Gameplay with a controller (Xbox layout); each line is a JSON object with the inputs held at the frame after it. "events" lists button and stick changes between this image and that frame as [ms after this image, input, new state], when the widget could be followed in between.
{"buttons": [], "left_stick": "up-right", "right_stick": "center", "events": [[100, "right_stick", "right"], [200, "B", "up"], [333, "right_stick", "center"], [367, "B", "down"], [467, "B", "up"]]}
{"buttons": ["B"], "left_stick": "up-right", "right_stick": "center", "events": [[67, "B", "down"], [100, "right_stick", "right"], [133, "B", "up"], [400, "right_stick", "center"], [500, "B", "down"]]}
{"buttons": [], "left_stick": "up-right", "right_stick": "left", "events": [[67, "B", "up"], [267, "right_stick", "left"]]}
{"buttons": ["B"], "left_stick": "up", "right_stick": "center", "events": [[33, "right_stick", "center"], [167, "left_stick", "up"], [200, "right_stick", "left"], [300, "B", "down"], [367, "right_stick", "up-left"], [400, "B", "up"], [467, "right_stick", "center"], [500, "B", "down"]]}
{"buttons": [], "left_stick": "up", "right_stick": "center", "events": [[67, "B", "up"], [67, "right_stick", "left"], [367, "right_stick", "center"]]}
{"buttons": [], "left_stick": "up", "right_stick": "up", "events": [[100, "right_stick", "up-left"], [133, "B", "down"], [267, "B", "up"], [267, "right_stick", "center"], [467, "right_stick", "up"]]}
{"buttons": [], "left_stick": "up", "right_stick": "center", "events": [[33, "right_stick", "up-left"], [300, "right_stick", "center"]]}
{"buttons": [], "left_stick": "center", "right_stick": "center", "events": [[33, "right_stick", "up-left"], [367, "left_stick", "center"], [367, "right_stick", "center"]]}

────────────────────

Return the full listing. Leave every word as it stands.

> OUTPUT BELOW
Gameplay with a controller (Xbox layout); each line is a JSON object with the inputs held at the frame after it. "events" lists button and stick changes between this image and that frame as [ms after this image, input, new state], when the widget could be followed in between.
{"buttons": [], "left_stick": "up-right", "right_stick": "center", "events": [[100, "right_stick", "right"], [200, "B", "up"], [333, "right_stick", "center"], [367, "B", "down"], [467, "B", "up"]]}
{"buttons": ["B"], "left_stick": "up-right", "right_stick": "center", "events": [[67, "B", "down"], [100, "right_stick", "right"], [133, "B", "up"], [400, "right_stick", "center"], [500, "B", "down"]]}
{"buttons": [], "left_stick": "up-right", "right_stick": "left", "events": [[67, "B", "up"], [267, "right_stick", "left"]]}
{"buttons": ["B"], "left_stick": "up", "right_stick": "center", "events": [[33, "right_stick", "center"], [167, "left_stick", "up"], [200, "right_stick", "left"], [300, "B", "down"], [367, "right_stick", "up-left"], [400, "B", "up"], [467, "right_stick", "center"], [500, "B", "down"]]}
{"buttons": [], "left_stick": "up", "right_stick": "center", "events": [[67, "B", "up"], [67, "right_stick", "left"], [367, "right_stick", "center"]]}
{"buttons": [], "left_stick": "up", "right_stick": "up", "events": [[100, "right_stick", "up-left"], [133, "B", "down"], [267, "B", "up"], [267, "right_stick", "center"], [467, "right_stick", "up"]]}
{"buttons": [], "left_stick": "up", "right_stick": "center", "events": [[33, "right_stick", "up-left"], [300, "right_stick", "center"]]}
{"buttons": [], "left_stick": "center", "right_stick": "center", "events": [[33, "right_stick", "up-left"], [367, "left_stick", "center"], [367, "right_stick", "center"]]}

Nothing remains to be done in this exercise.